This work is the result of a joint work with the Blue Growth Community. More specifically, the two entities behind the production of this report are the Intermediterranean Commission of the Conference of Peripheral Maritime Regions (IMC-CPMR), as partner of the Blue Growth Community, and MedWaves, the UNEP/MAP Regional Activity Centre for Sustainable Consumption and Production, with the contribution of Plan Bleu.
The overall aim of this report is to describe the state of play in the development of circular economy in Selected sectors of the Blue Economy in the Mediterranean. The report was officially presented in Barcelona on 10 May 2022, on the occasion of the conference “Fostering Circular Blue Economy in the Mediterranean”. Now, both projects intend to disseminate this public report as much as possible in order to maximise its capitalisation potential for the future of the blue circular economy.
As far as the methodology is concerned, the report researched the state of the art of circular economy in some relevant sectors of the blue economy. The report is therefore organised by sector, which makes it easier for the reader interested in one given field to retrieve specific information. The report also allows a cross-sectorial analysis and an opportunity to compare the advancement of circular economy practices in various sectors. Each category provides case studies and concrete examples of circular economy already implemented in both shores of the Mediterranean and outside the Mediterranean with a high potential for replication in the region.
The sectors studied in the report are the following:
• Fisheries and aquaculture. These two sectors offer great opportunities for circular economy implementation at all stages of the product life cycle. Many examples of integrated aquaculture farming processes and re-use or recycling of fish waste can be found. The report highlights the results of the BLUEfasma project, aiming at supporting the development of circular economy in fisheries and aquaculture.
• Port systems. Ports offer circular economy opportunities in the following categories: circularity in ports assets and equipment, circular flows of materials within ports, and ports as part of circular markets. Readers will find different examples of good practices from different Mediterranean and non-Mediterranean ports (Rotterdam, Amsterdam, Dover, Tallinn, Marseille).
• Shipbuilding and ship repair. These sectors have huge potential to develop circular industrial models on repair, maintenance, refurbishment, dismantlement and component harvesting. The Port of Marseille and Fornaes Ship Recycling in Denmark illustrate this tendency to transition towards more circular ship industry.
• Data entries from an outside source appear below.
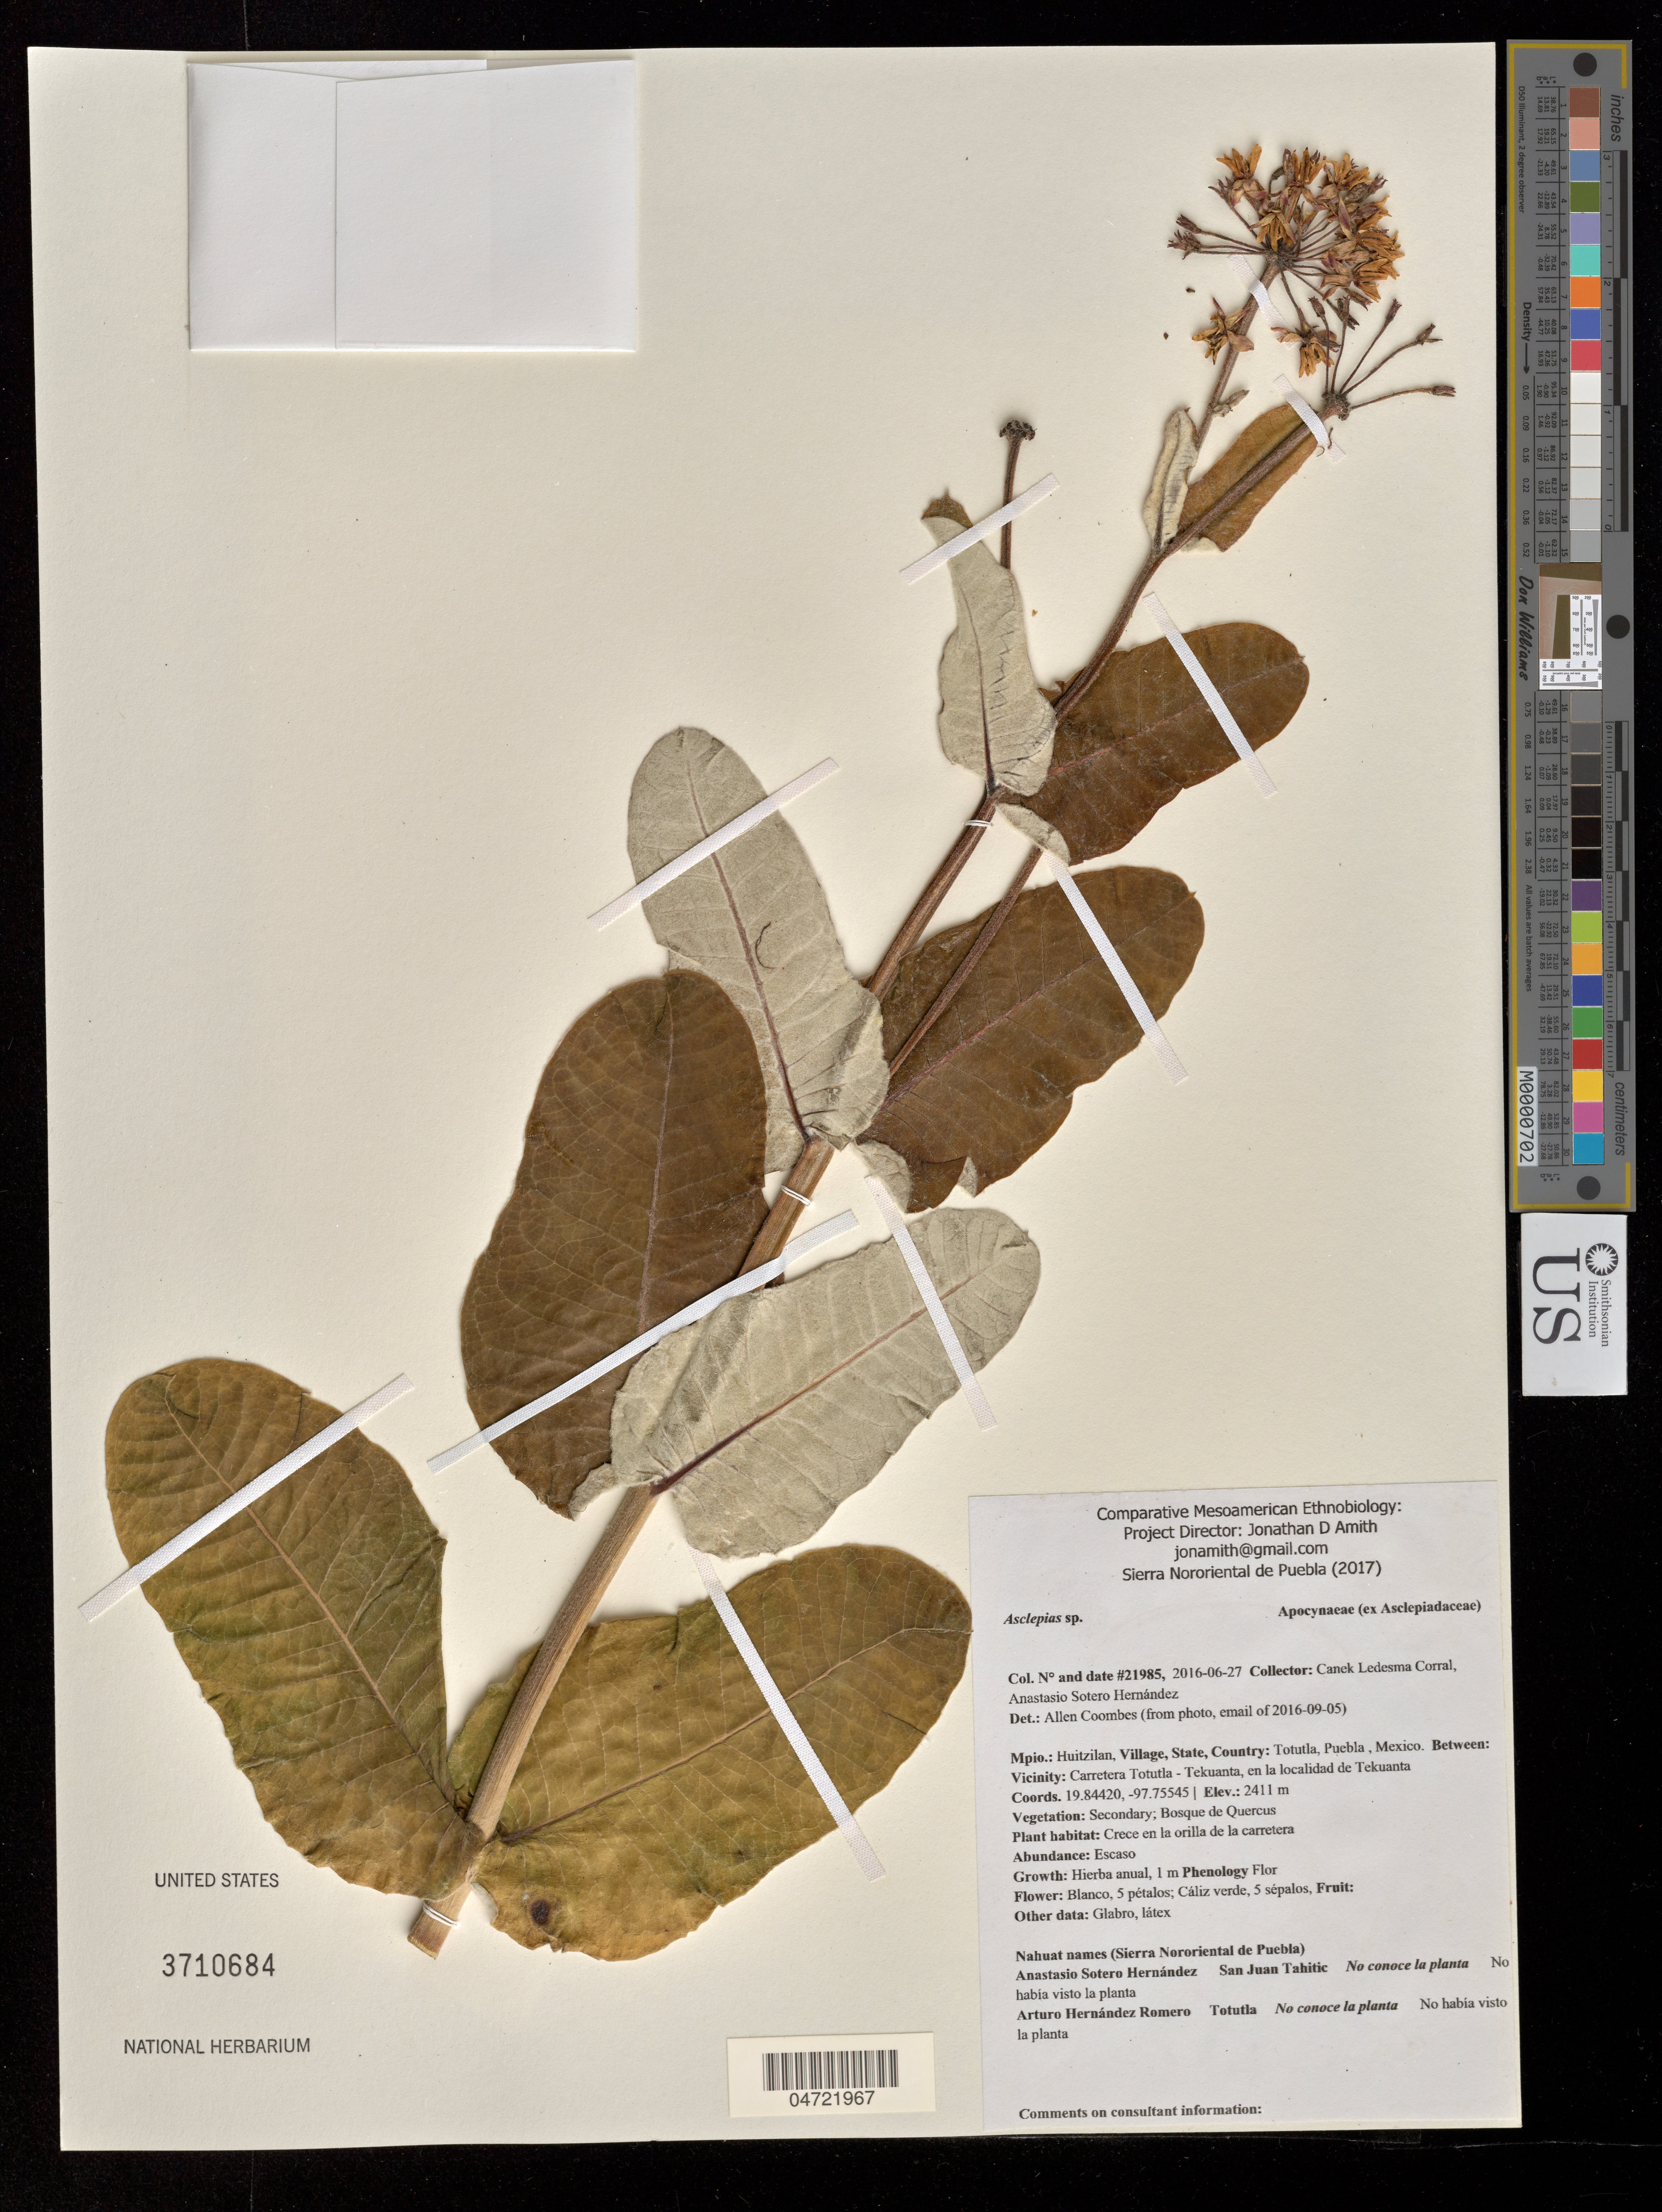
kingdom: Plantae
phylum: Tracheophyta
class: Magnoliopsida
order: Gentianales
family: Apocynaceae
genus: Asclepias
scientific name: Asclepias sp.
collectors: Canek Ledesma C. & A. Sotero H.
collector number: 21985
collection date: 2016-06-27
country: Mexico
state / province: Puebla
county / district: Huitzilan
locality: Carretera Totutla-Tekuanta, en la localidad de Tekuanta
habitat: Crece en la orilla de la carretera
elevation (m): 2411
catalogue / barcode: US 3710684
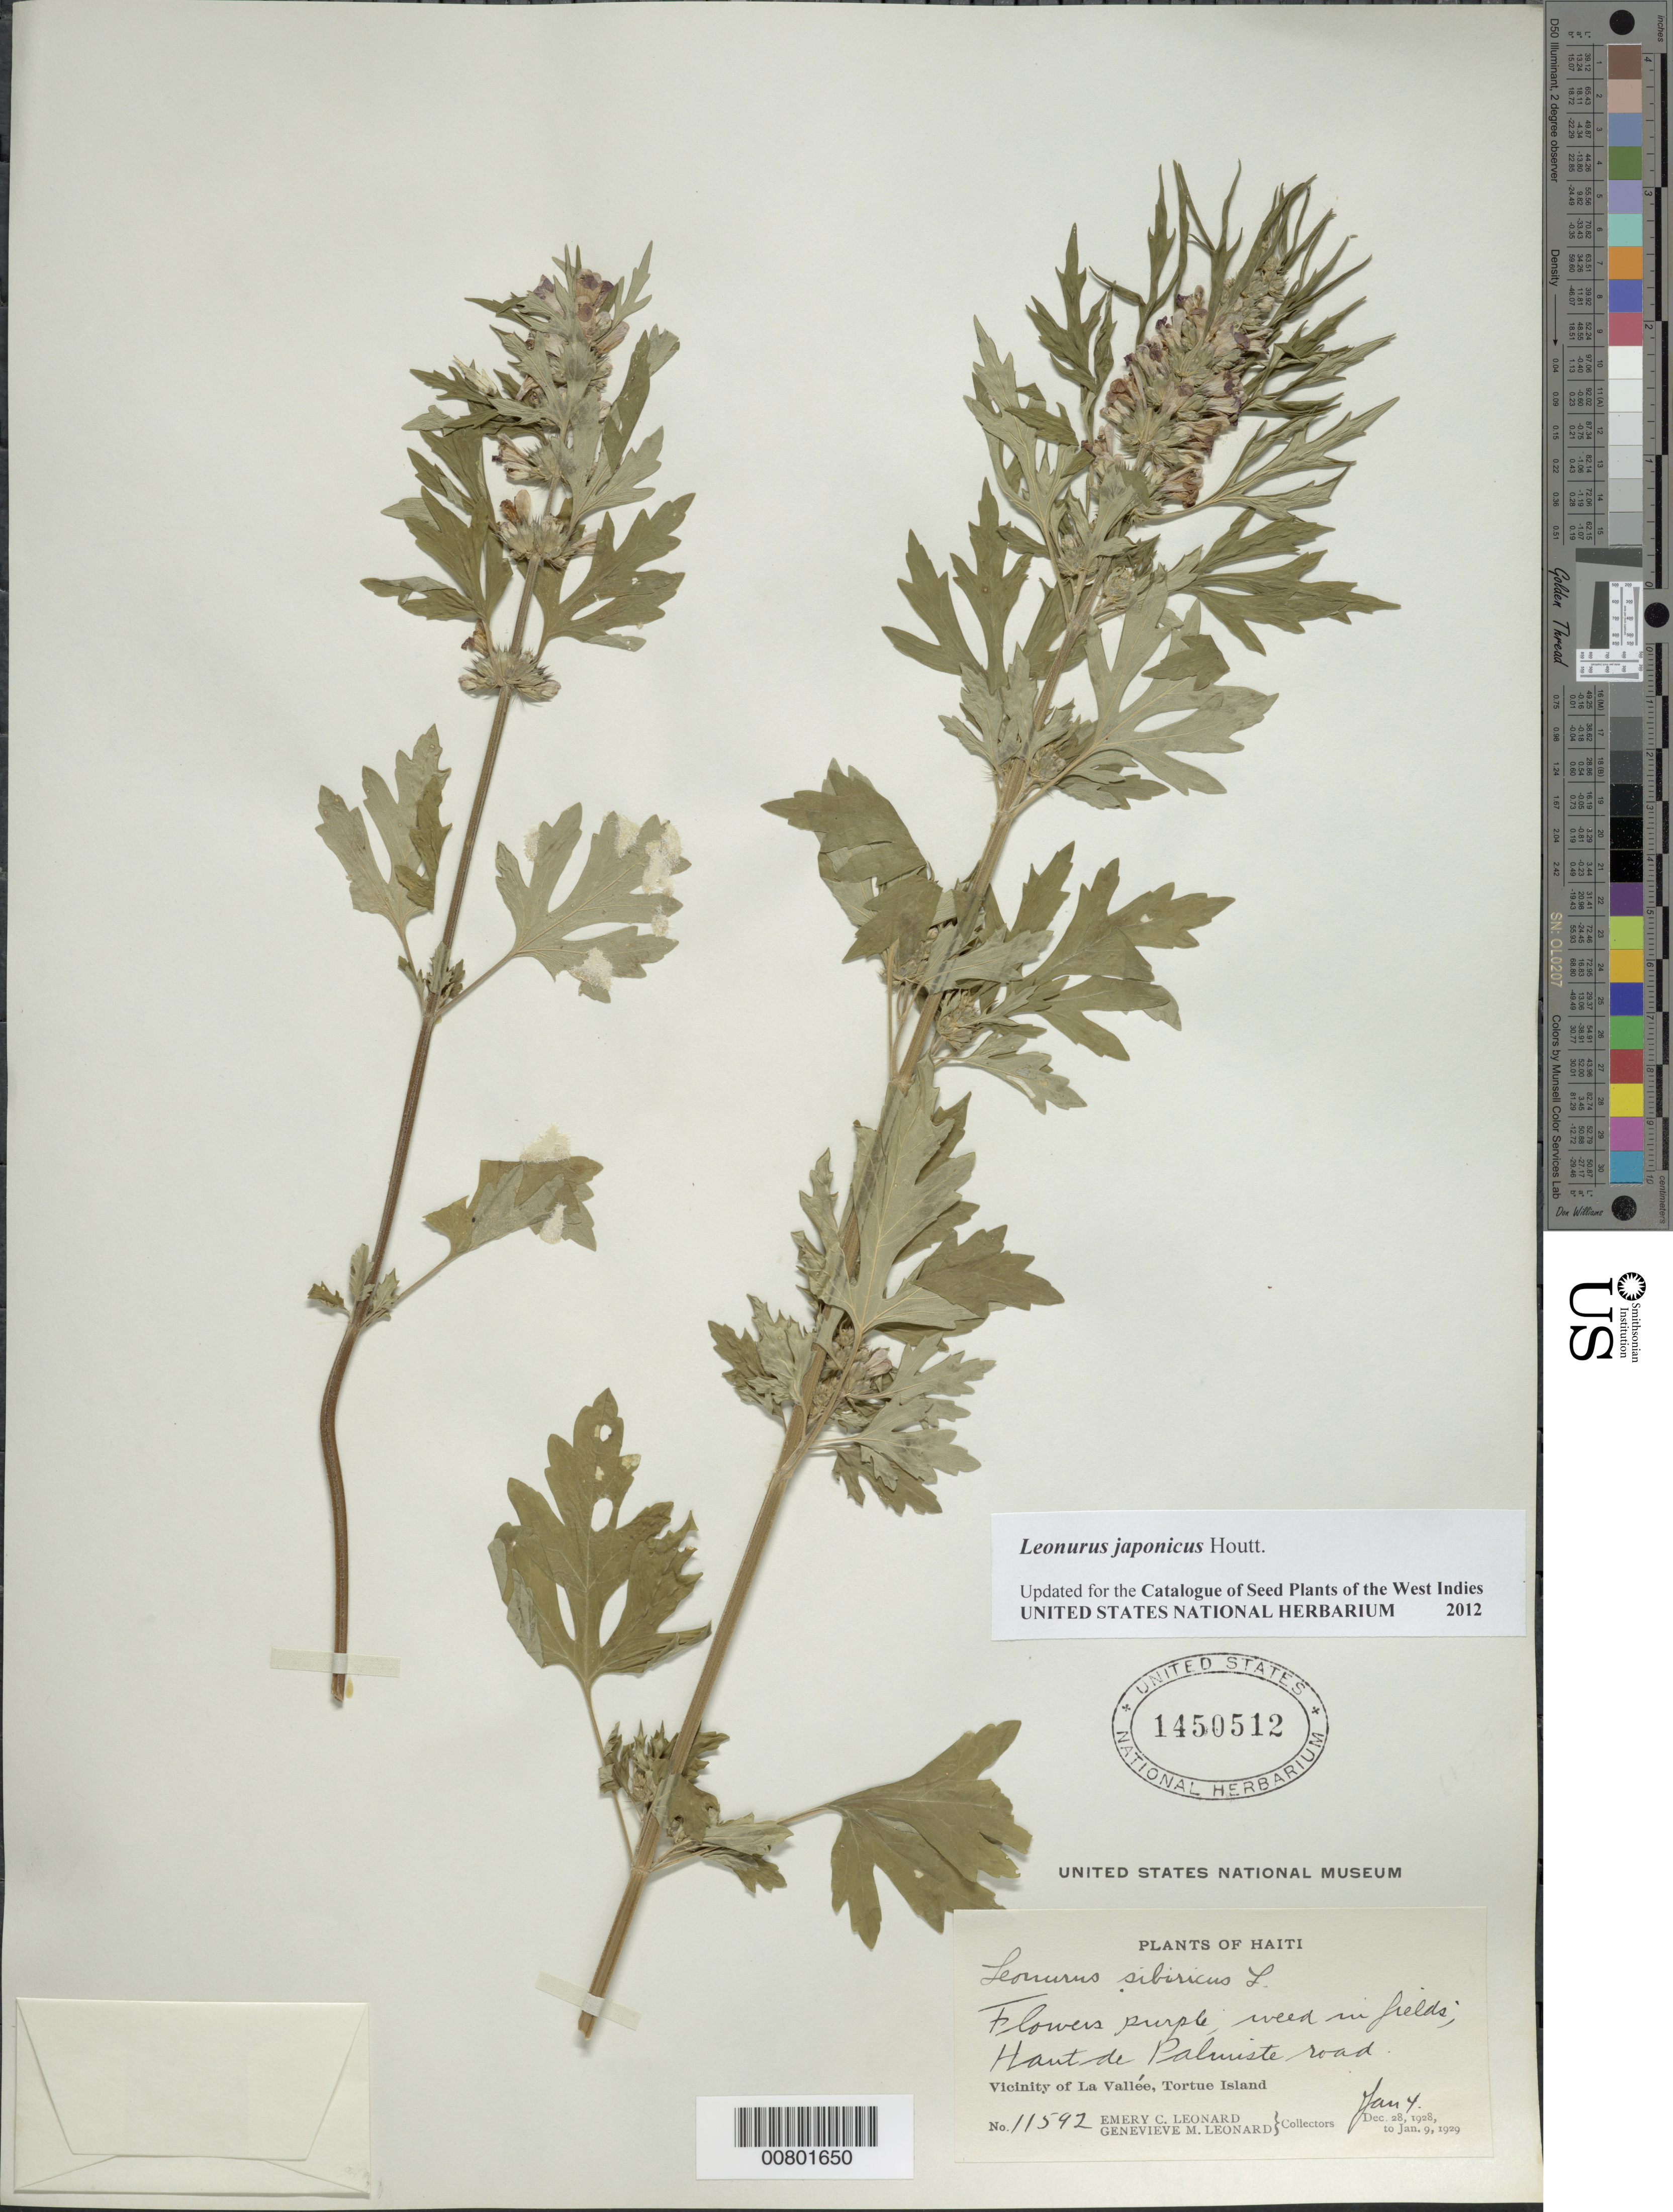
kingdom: Plantae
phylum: Tracheophyta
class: Magnoliopsida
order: Lamiales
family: Lamiaceae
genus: Leonurus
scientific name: Leonurus japonicus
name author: Houtt.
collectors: E. C. Leonard & G. M. Leonard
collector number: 11592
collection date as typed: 04 Jan 1929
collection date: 1929-01-04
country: Haiti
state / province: Nord-Ouest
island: Île de la Tortue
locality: Vicinity of La Vallée, Haut de Paluriste road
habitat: In fields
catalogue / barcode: US 1450512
• Marinas. To remedy overcrowding, the digitalisation of marinas offers significant opportunities for circularity linked to boats renting and sharing. Innovation and the re-use of waste (e.g., Roule Ma frite 17’s re-use of cooking oil for boat cleaning) offer a great potential for circularity.
• Recreational boating and yachting. In this sector, a circular economy approach is pushed forward by innovative recyclable composites (e.g., Composite for fully recyclable racing boats), collection and dismantling of end-of-life boats, commerce of spare pieces (e.g., Cap’tain Chercheur for second-hand spare parts for pleasure boats), and recycling of glass-fiber.
It is worth mentioning that the sectors related to the exploitation of marine non-living resources were not included in the report, since these sectors are highly unsustainable.
The good practices identified were structured around 7 fields of action of the circular economy principles, namely:
• Eco-design (e.g. biodegradable fishing/aquaculture gear; recyclable composite/fibres; integrated aquaculture farming)
• Repair (e.g. find second-hand, end-of-series and destocking parts for pleasure boats)
• Re-use (e.g. of waste from fishery and aquaculture, of end-of-life boats)
• Reduce (e.g. greenhouse gases emissions in ports/marinas)
• Up-cycle (e.g. use old sails and fabric scamps for new products)
• Recycle (e.g. marine litter collected during fishing operations, oil in marinas, waste in ports, glass fibre products, parts and components from end-of-life boats)
• Digitalisation as an enabler of circular economy (e.g. in marinas to save energy consumption)
Moreover, the report provides in its conclusions an analysis of the challenges hindering the advancement of circular economy as well as solutions and recommendations to tackle these obstacles. In particular, the report offers recommendations in the following fields:
• Policy & governance
• Industrial development
• Business models
• Economy & finance
• Know-how, awareness & skills
The final version of the report is available here. We hope that this document will help decision-makers, public authorities, private and public sectors stakeholders, researchers, and citizens to be more aware of the important of implementing circular economy in the blue sectors.